* Job item *
Print, exactly as they stand, the lines below from the one that has "exposure_s: 1/44" to the one that has "tilt_deg: -18.0", inclusive, leaving out the pictures.

[Dataset entries]
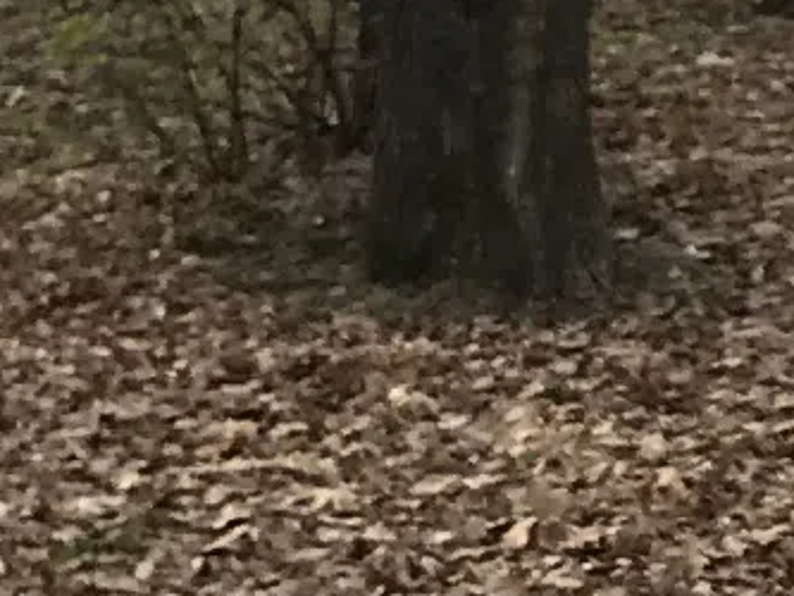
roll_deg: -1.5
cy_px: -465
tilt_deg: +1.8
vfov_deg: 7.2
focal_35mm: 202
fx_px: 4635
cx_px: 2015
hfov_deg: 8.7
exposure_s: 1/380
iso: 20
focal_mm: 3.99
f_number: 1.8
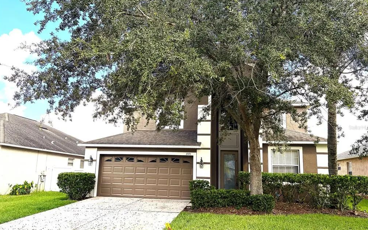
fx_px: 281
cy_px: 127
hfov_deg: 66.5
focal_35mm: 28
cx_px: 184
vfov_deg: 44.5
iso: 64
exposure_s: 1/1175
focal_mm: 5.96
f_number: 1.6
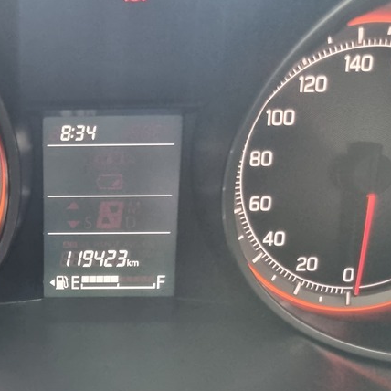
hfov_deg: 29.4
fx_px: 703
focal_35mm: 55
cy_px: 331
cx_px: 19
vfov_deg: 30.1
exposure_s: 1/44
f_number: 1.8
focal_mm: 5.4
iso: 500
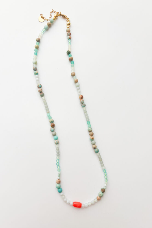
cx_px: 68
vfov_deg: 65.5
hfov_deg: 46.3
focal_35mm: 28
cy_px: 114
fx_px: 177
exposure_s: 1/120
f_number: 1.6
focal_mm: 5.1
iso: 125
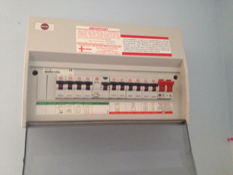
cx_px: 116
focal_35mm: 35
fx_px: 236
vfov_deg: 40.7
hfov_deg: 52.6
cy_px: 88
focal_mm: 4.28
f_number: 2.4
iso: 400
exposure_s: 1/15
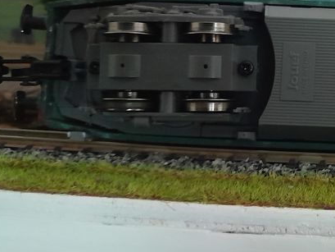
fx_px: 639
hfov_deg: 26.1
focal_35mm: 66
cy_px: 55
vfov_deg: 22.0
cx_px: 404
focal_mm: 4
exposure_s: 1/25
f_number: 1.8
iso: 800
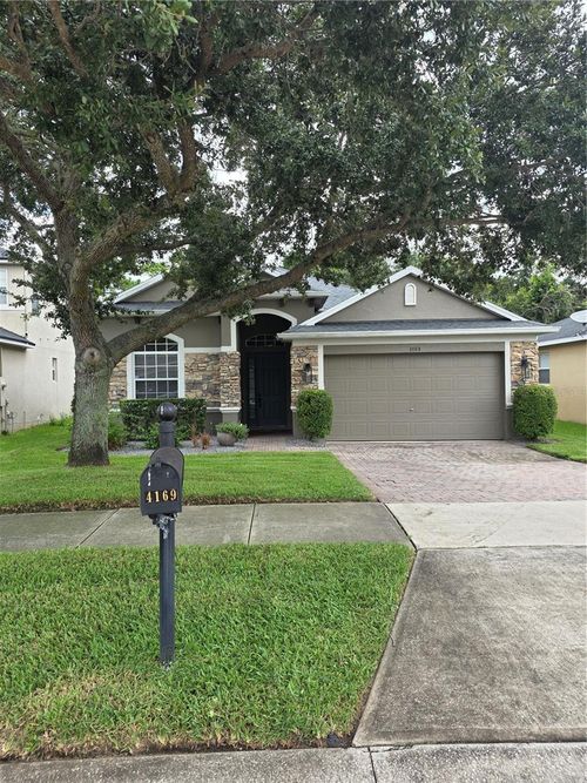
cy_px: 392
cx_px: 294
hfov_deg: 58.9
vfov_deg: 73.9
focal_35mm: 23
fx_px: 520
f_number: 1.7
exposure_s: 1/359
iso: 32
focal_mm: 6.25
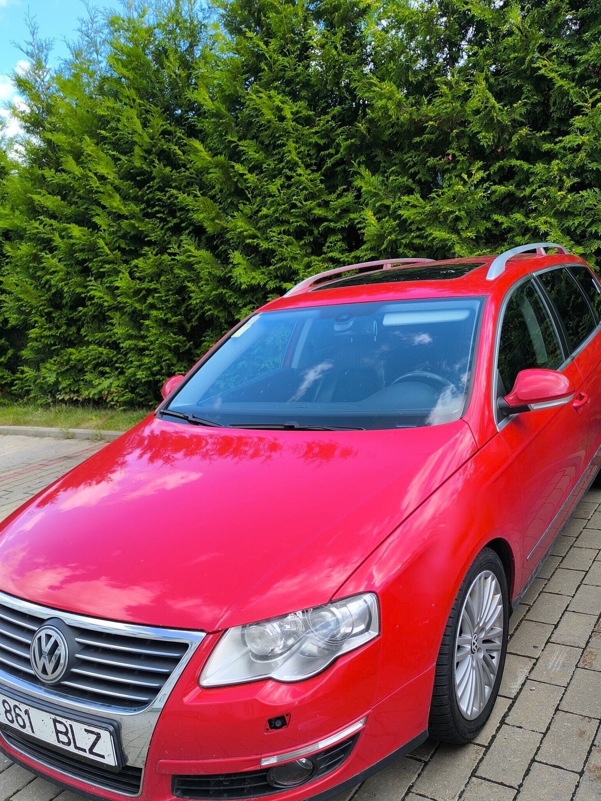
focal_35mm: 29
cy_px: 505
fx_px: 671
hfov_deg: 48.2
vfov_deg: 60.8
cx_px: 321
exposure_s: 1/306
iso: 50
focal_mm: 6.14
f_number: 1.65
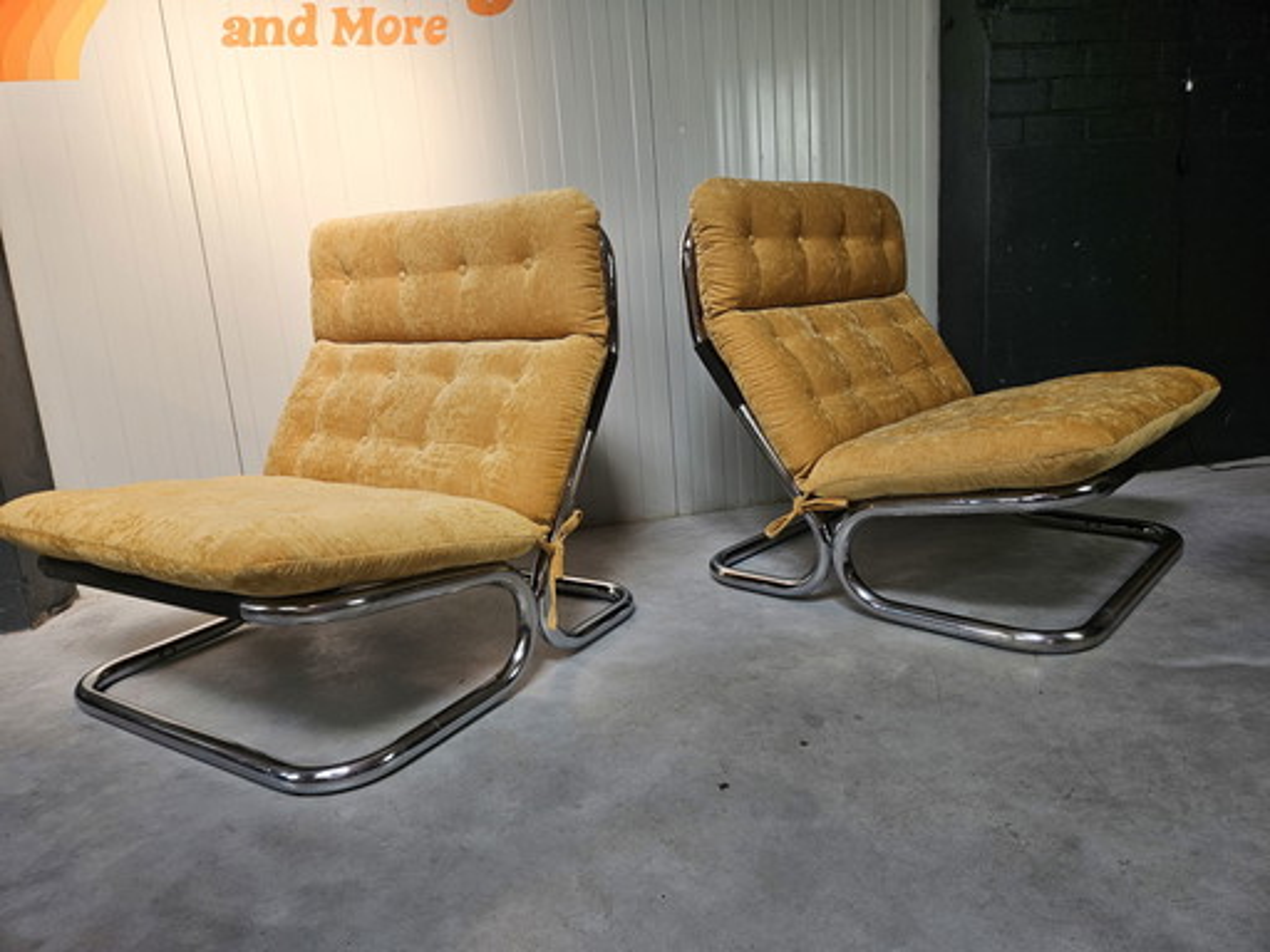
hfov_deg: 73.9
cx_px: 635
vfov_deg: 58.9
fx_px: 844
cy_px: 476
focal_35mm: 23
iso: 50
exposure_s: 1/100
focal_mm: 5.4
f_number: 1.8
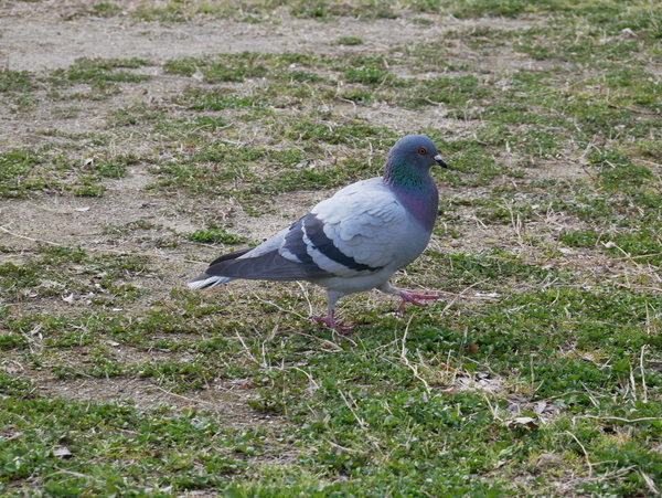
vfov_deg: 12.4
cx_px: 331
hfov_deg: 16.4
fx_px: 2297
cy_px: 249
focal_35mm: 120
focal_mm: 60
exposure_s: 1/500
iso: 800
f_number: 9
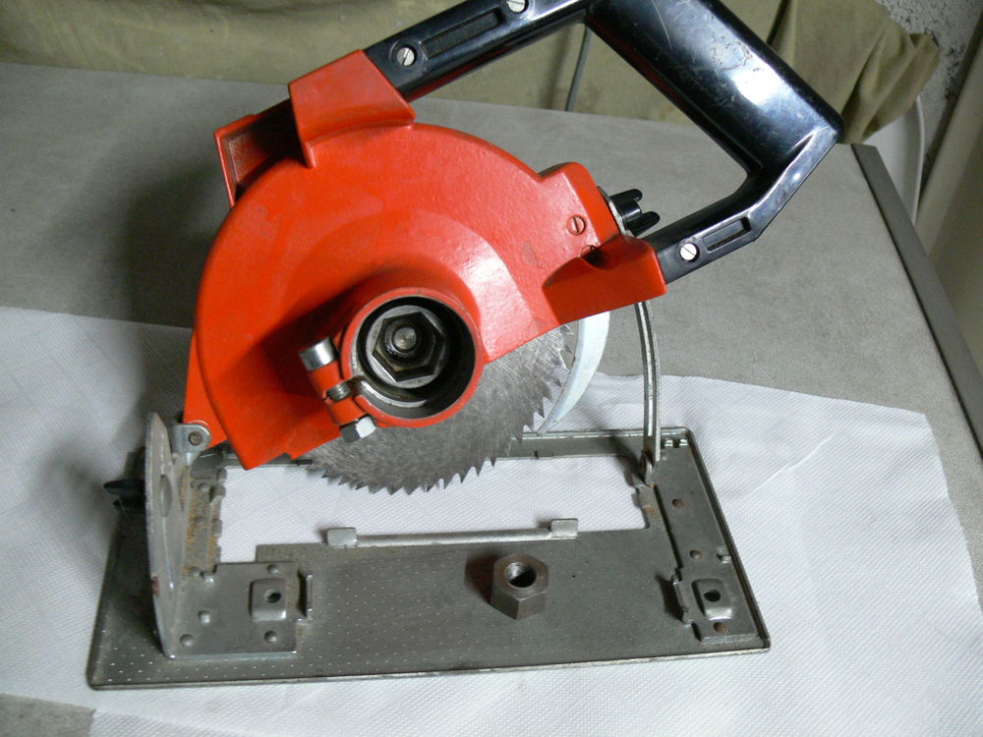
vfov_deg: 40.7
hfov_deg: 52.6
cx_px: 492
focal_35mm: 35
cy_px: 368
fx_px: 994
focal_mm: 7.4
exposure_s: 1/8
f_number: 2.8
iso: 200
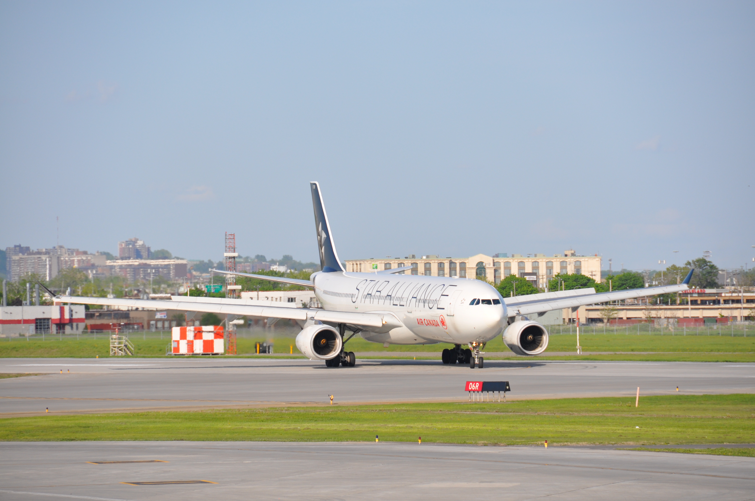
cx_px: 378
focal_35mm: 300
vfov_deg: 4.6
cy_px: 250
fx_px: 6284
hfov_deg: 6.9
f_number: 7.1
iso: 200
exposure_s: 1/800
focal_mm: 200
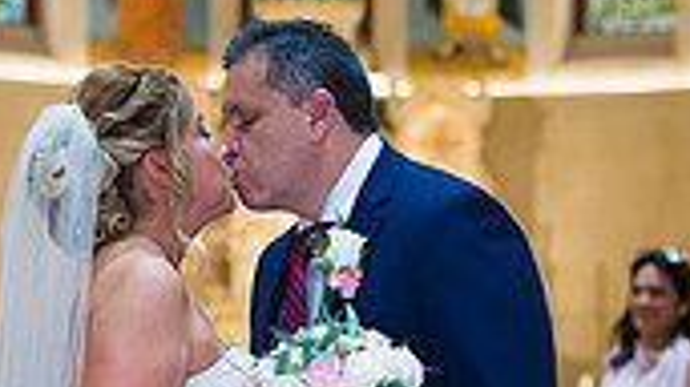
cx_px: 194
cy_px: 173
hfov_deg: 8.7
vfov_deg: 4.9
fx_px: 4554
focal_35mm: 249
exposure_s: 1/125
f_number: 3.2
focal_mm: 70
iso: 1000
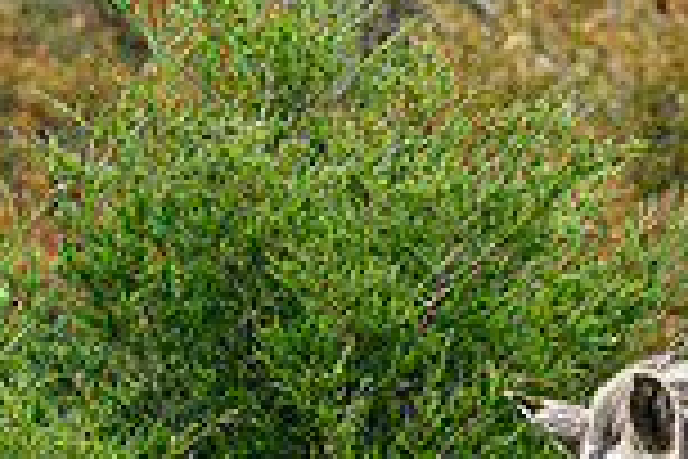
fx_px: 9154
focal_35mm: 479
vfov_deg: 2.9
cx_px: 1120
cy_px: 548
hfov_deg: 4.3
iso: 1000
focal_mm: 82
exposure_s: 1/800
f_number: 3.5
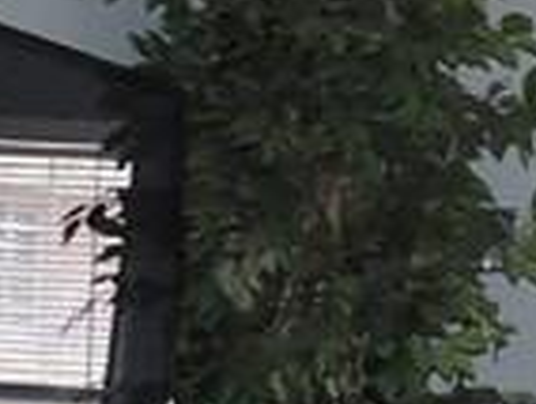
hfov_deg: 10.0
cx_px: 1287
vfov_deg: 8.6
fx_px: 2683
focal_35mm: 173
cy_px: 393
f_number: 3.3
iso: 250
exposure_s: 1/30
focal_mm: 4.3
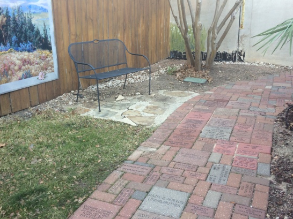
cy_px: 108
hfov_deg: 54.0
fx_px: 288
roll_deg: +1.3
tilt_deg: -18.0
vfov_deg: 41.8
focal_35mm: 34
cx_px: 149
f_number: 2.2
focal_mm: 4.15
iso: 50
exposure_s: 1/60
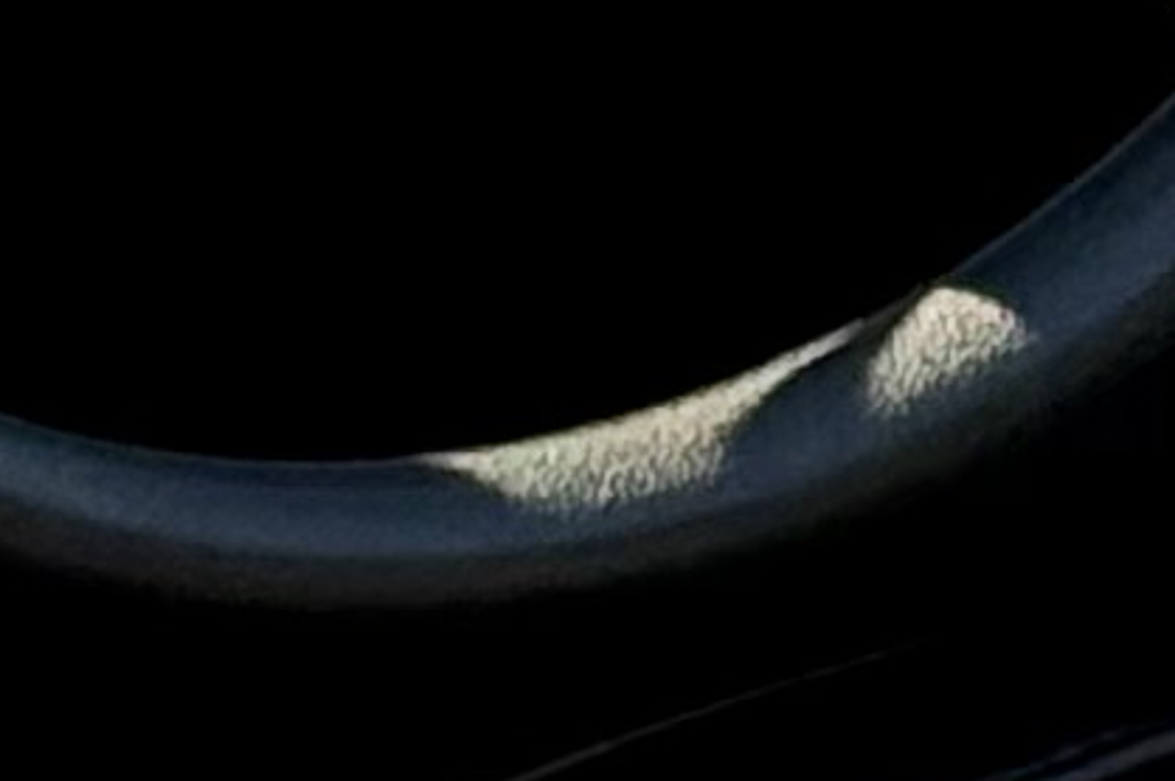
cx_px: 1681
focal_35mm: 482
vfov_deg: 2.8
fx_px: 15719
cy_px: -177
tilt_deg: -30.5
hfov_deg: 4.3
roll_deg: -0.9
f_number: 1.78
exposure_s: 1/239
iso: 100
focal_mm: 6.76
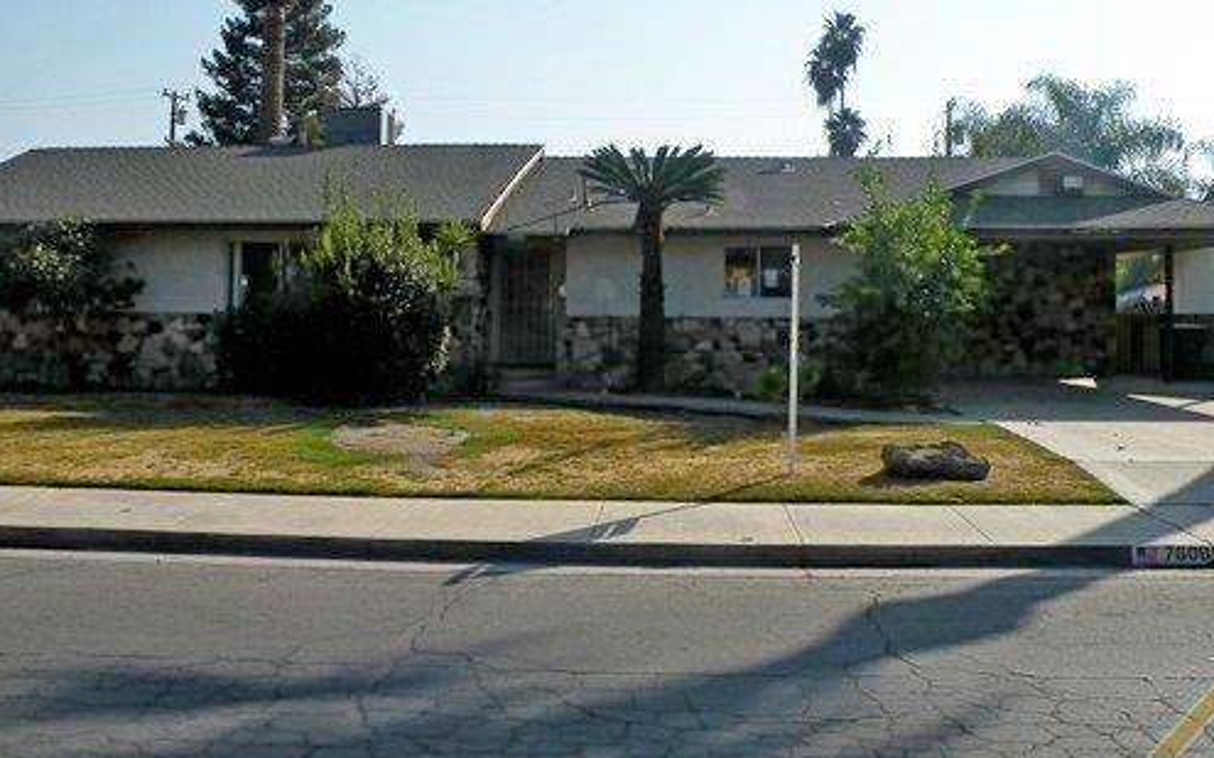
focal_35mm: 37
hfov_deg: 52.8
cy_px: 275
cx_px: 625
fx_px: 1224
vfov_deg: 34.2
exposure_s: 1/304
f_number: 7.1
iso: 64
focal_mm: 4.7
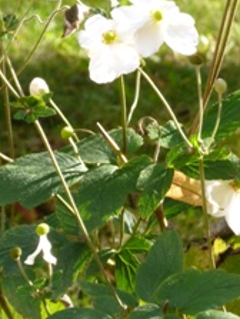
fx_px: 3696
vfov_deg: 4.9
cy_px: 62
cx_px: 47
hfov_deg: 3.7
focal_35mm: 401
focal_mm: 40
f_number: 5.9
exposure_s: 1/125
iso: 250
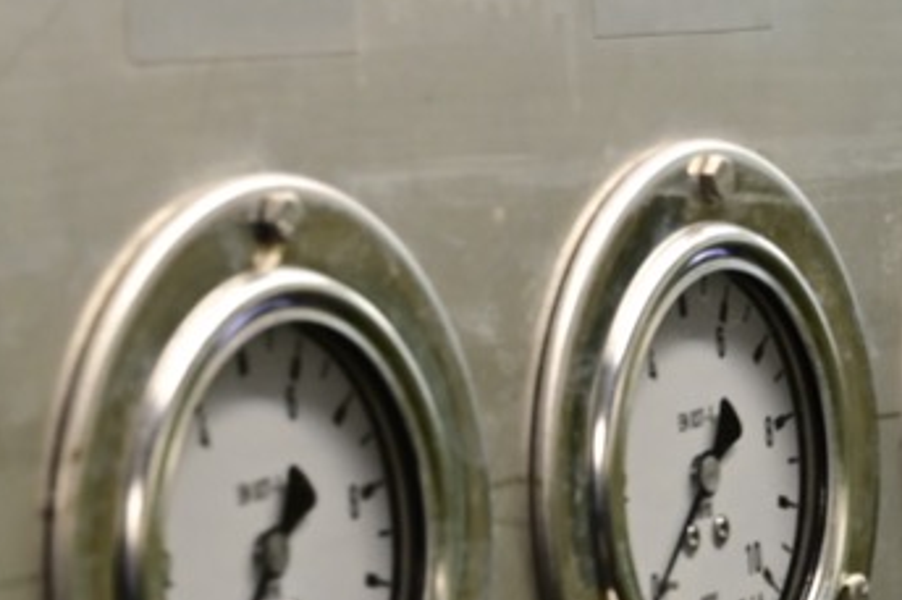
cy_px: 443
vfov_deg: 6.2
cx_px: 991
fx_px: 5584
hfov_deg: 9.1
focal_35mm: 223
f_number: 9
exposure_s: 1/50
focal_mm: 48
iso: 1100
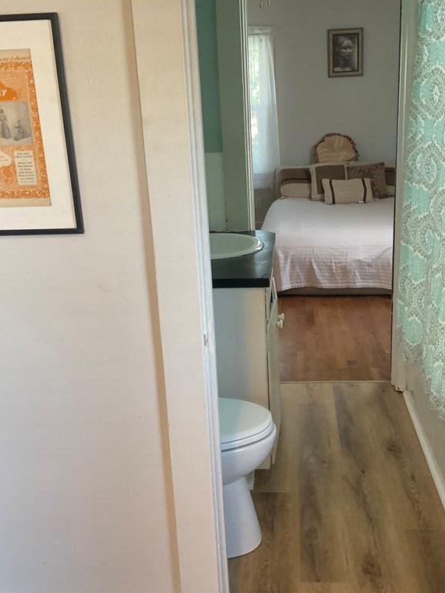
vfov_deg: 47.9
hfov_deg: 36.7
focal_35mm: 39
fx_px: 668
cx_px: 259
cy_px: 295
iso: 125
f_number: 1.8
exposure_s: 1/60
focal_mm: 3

* Finished task *
exposure_s: 1/44
f_number: 1.8
focal_mm: 5.4
iso: 500
cx_px: 68
vfov_deg: 65.5
hfov_deg: 46.3
focal_35mm: 28
cy_px: 114
fx_px: 177
exposure_s: 1/120
f_number: 1.6
focal_mm: 5.1
iso: 125
cx_px: 116
focal_35mm: 35
fx_px: 236
vfov_deg: 40.7
hfov_deg: 52.6
cy_px: 88
focal_mm: 4.28
f_number: 2.4
iso: 400
exposure_s: 1/15
fx_px: 639
hfov_deg: 26.1
focal_35mm: 66
cy_px: 55
vfov_deg: 22.0
cx_px: 404
focal_mm: 4
exposure_s: 1/25
f_number: 1.8
iso: 800
cy_px: 392
cx_px: 294
hfov_deg: 58.9
vfov_deg: 73.9
focal_35mm: 23
fx_px: 520
f_number: 1.7
exposure_s: 1/359
iso: 32
focal_mm: 6.25
focal_35mm: 29
cy_px: 505
fx_px: 671
hfov_deg: 48.2
vfov_deg: 60.8
cx_px: 321
exposure_s: 1/306
iso: 50
focal_mm: 6.14
f_number: 1.65
hfov_deg: 73.9
cx_px: 635
vfov_deg: 58.9
fx_px: 844
cy_px: 476
focal_35mm: 23
iso: 50
exposure_s: 1/100
focal_mm: 5.4
f_number: 1.8
vfov_deg: 12.4
cx_px: 331
hfov_deg: 16.4
fx_px: 2297
cy_px: 249
focal_35mm: 120
focal_mm: 60
exposure_s: 1/500
iso: 800
f_number: 9
vfov_deg: 40.7
hfov_deg: 52.6
cx_px: 492
focal_35mm: 35
cy_px: 368
fx_px: 994
focal_mm: 7.4
exposure_s: 1/8
f_number: 2.8
iso: 200
cx_px: 378
focal_35mm: 300
vfov_deg: 4.6
cy_px: 250
fx_px: 6284
hfov_deg: 6.9
f_number: 7.1
iso: 200
exposure_s: 1/800
focal_mm: 200
cx_px: 194
cy_px: 173
hfov_deg: 8.7
vfov_deg: 4.9
fx_px: 4554
focal_35mm: 249
exposure_s: 1/125
f_number: 3.2
focal_mm: 70
iso: 1000
fx_px: 9154
focal_35mm: 479
vfov_deg: 2.9
cx_px: 1120
cy_px: 548
hfov_deg: 4.3
iso: 1000
focal_mm: 82
exposure_s: 1/800
f_number: 3.5
hfov_deg: 10.0
cx_px: 1287
vfov_deg: 8.6
fx_px: 2683
focal_35mm: 173
cy_px: 393
f_number: 3.3
iso: 250
exposure_s: 1/30
focal_mm: 4.3
cy_px: 108
hfov_deg: 54.0
fx_px: 288
roll_deg: +1.3
tilt_deg: -18.0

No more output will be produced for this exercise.